### Activity
Return the entries below word for word. No picture belongs in the copy.

── Records shown

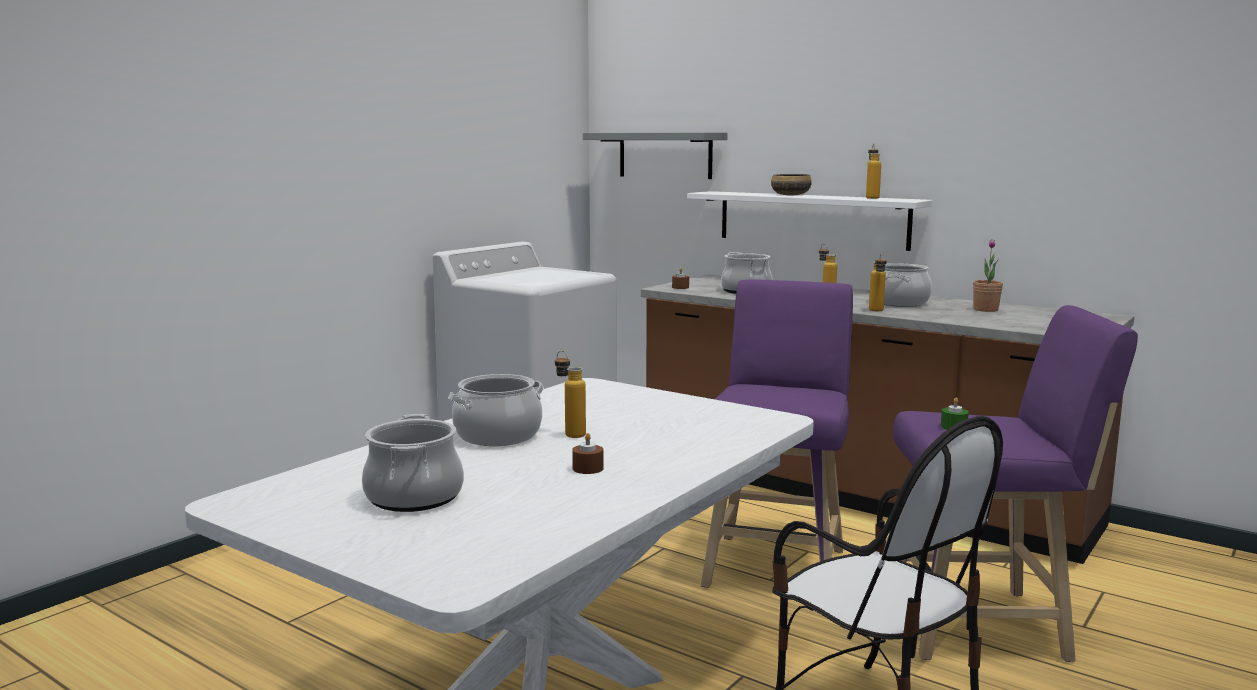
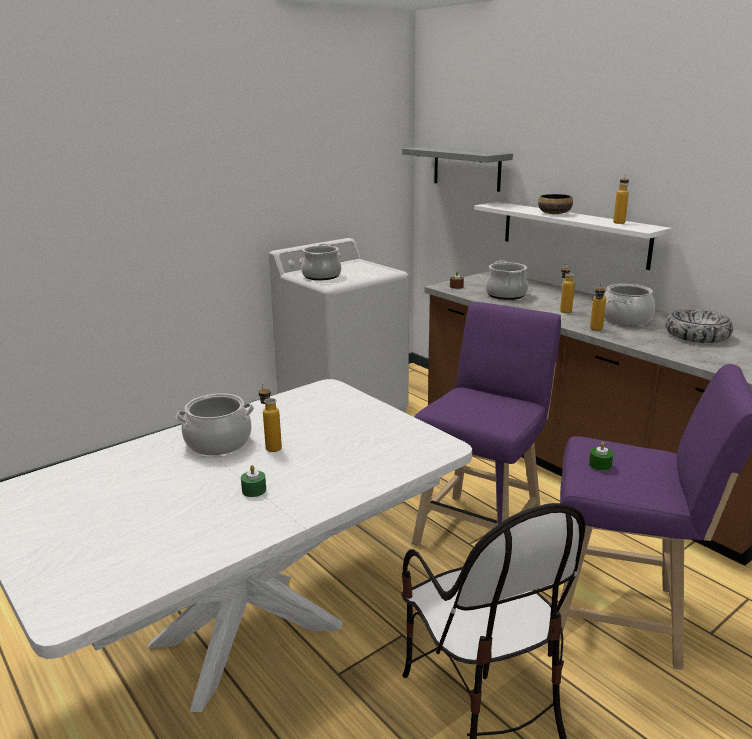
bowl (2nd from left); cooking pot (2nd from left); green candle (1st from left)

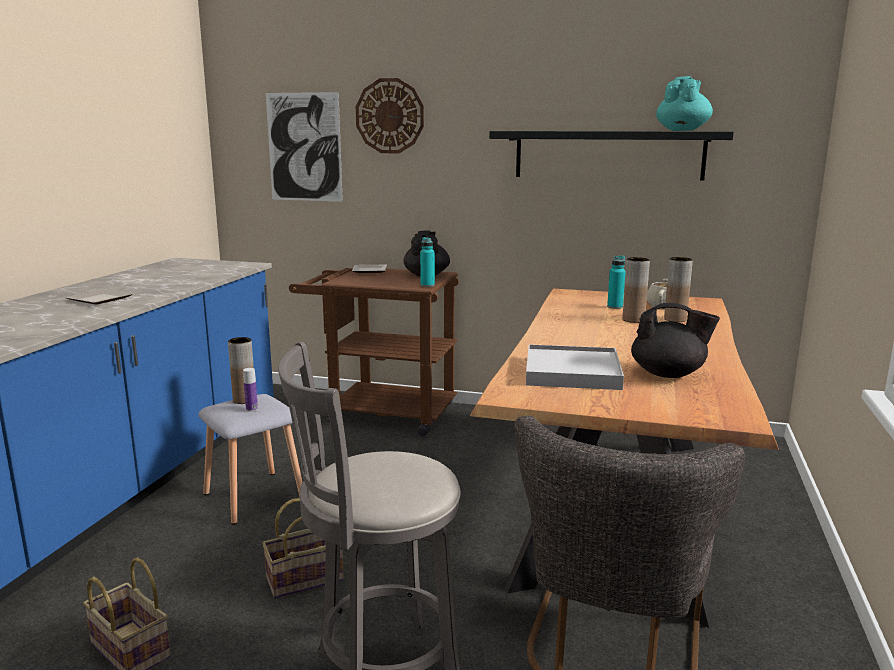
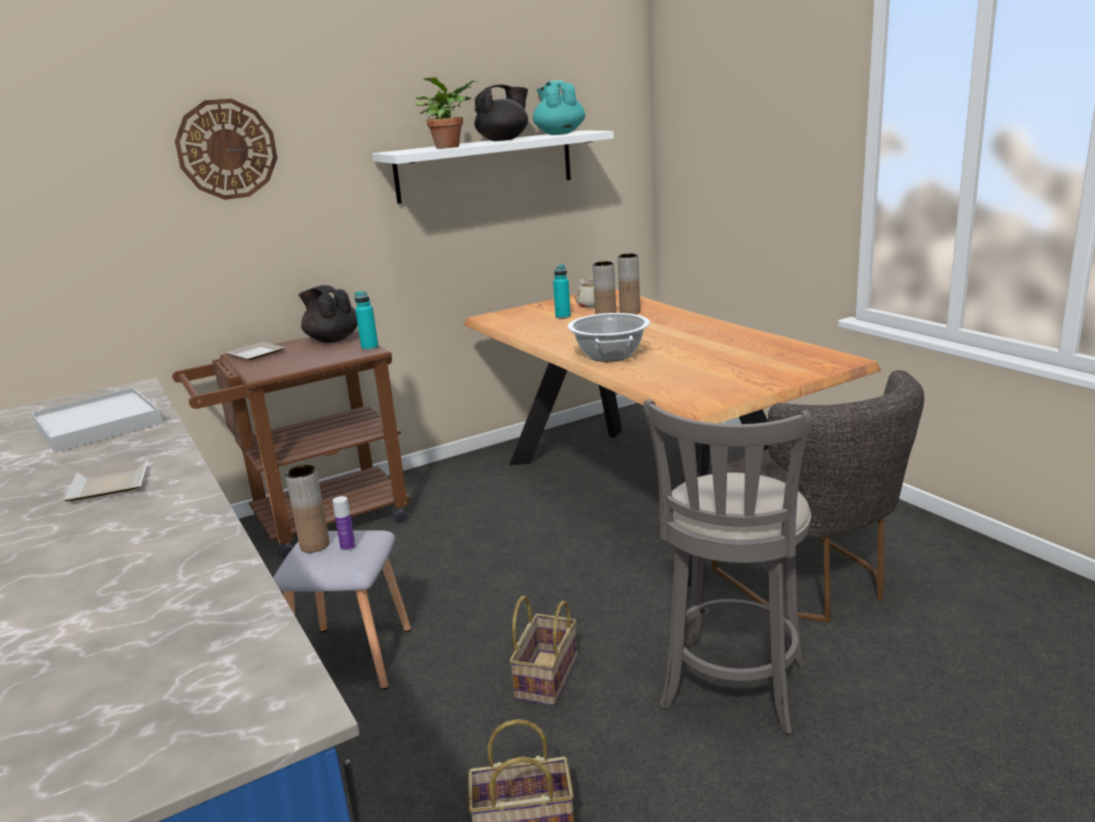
picture; white shelf; black teapot (2nd from left); white tray; potted plant; cooking pot

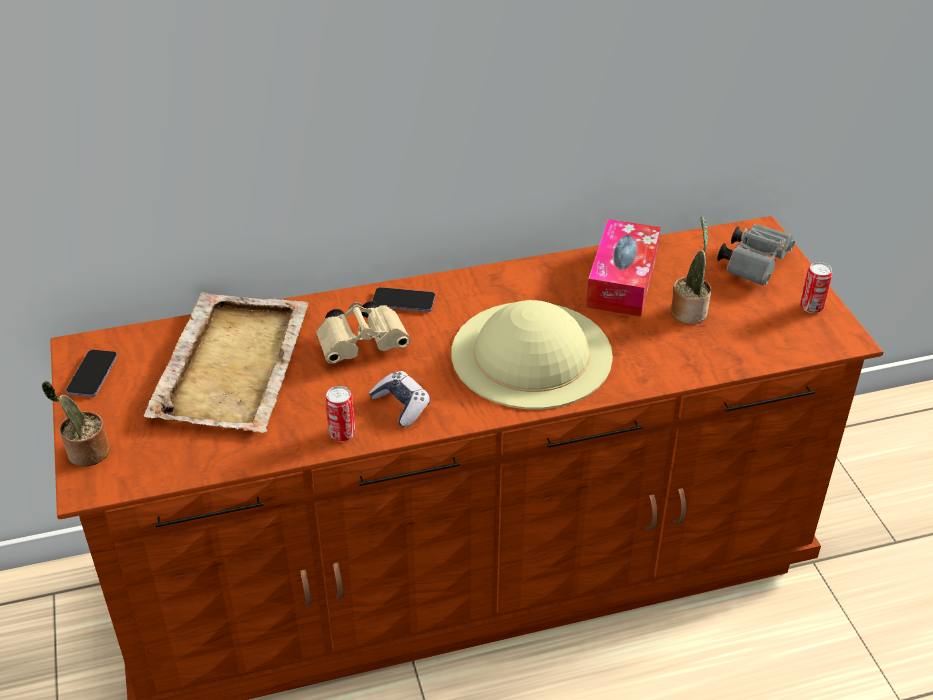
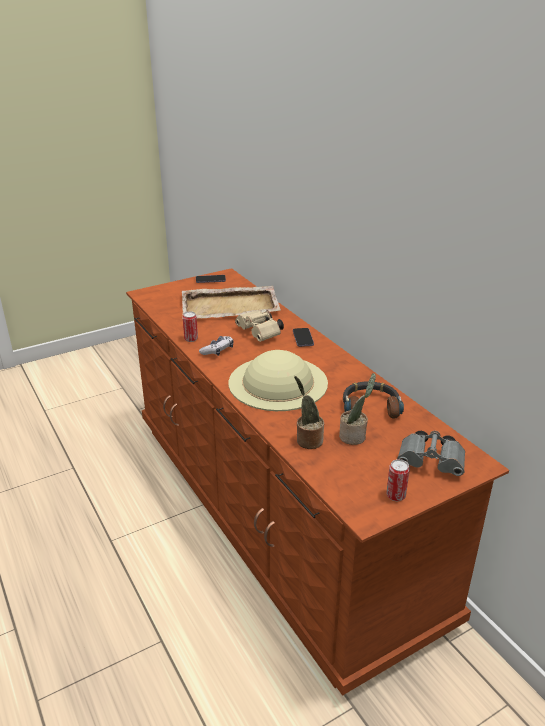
headphones; potted plant (1st from left)

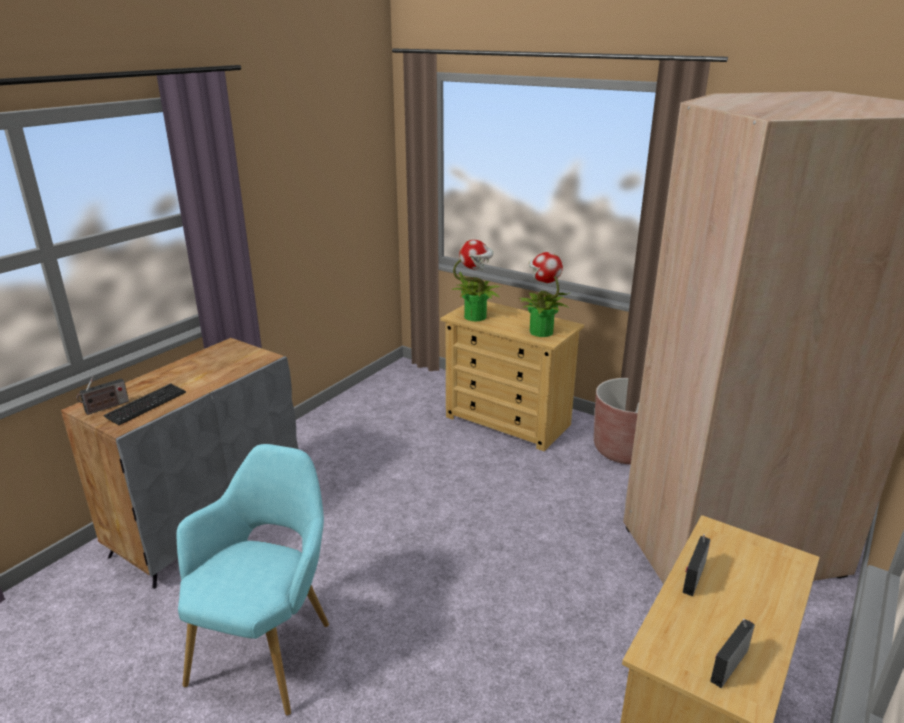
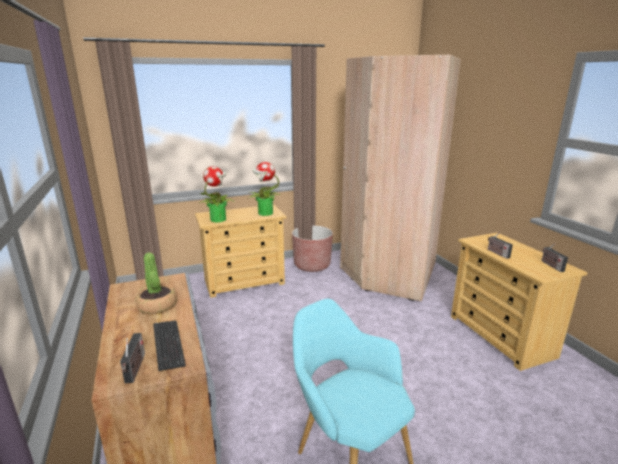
potted plant (1st from left)

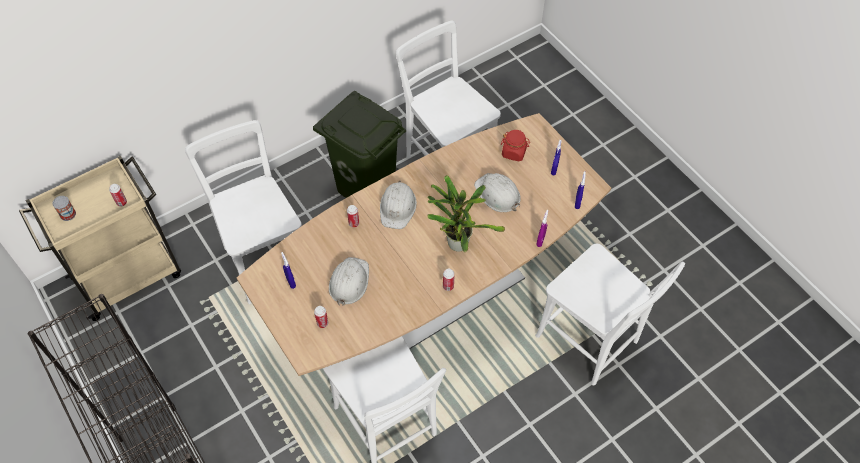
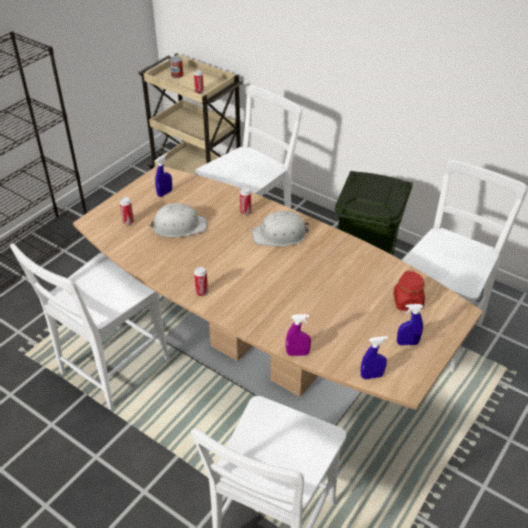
white hard hat (3rd from left in the first image); potted plant

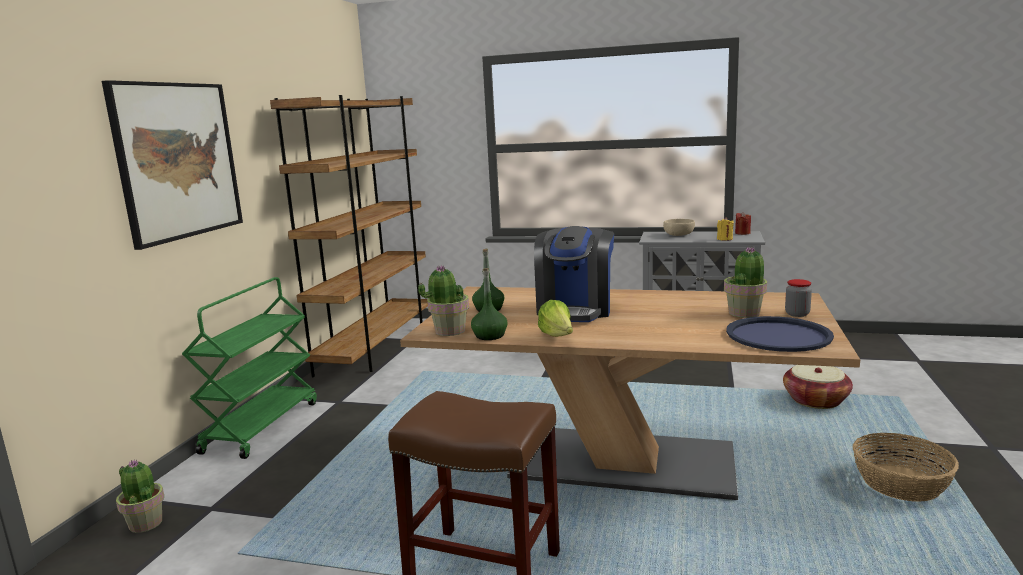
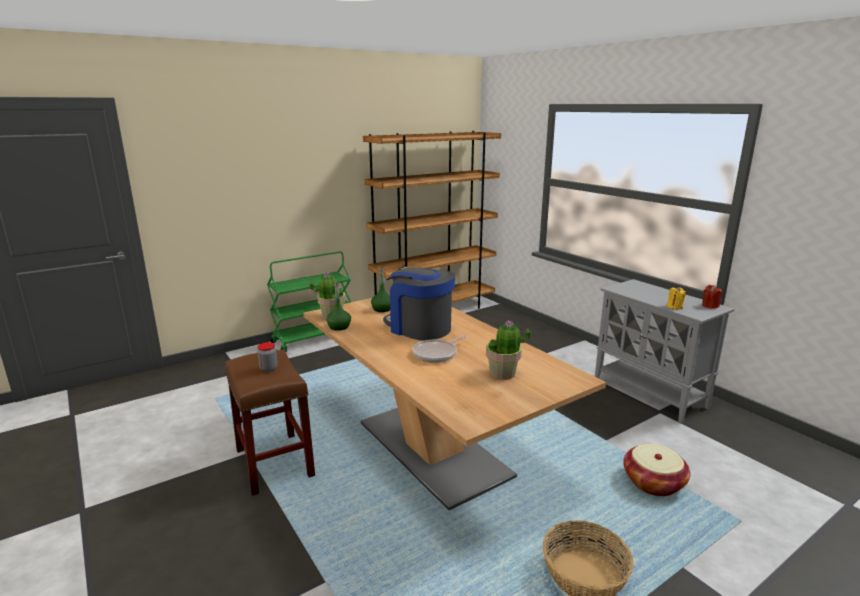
picture; beige bowl; coffee machine; jar; lettuce; blue tray; potted plant (1st from left in the first image); frying pan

────

### Result of the exercise
bowl (2nd from left); cooking pot (2nd from left); green candle (1st from left)

picture; white shelf; black teapot (2nd from left); white tray; potted plant; cooking pot

headphones; potted plant (1st from left)

potted plant (1st from left)

white hard hat (3rd from left in the first image); potted plant

picture; beige bowl; coffee machine; jar; lettuce; blue tray; potted plant (1st from left in the first image); frying pan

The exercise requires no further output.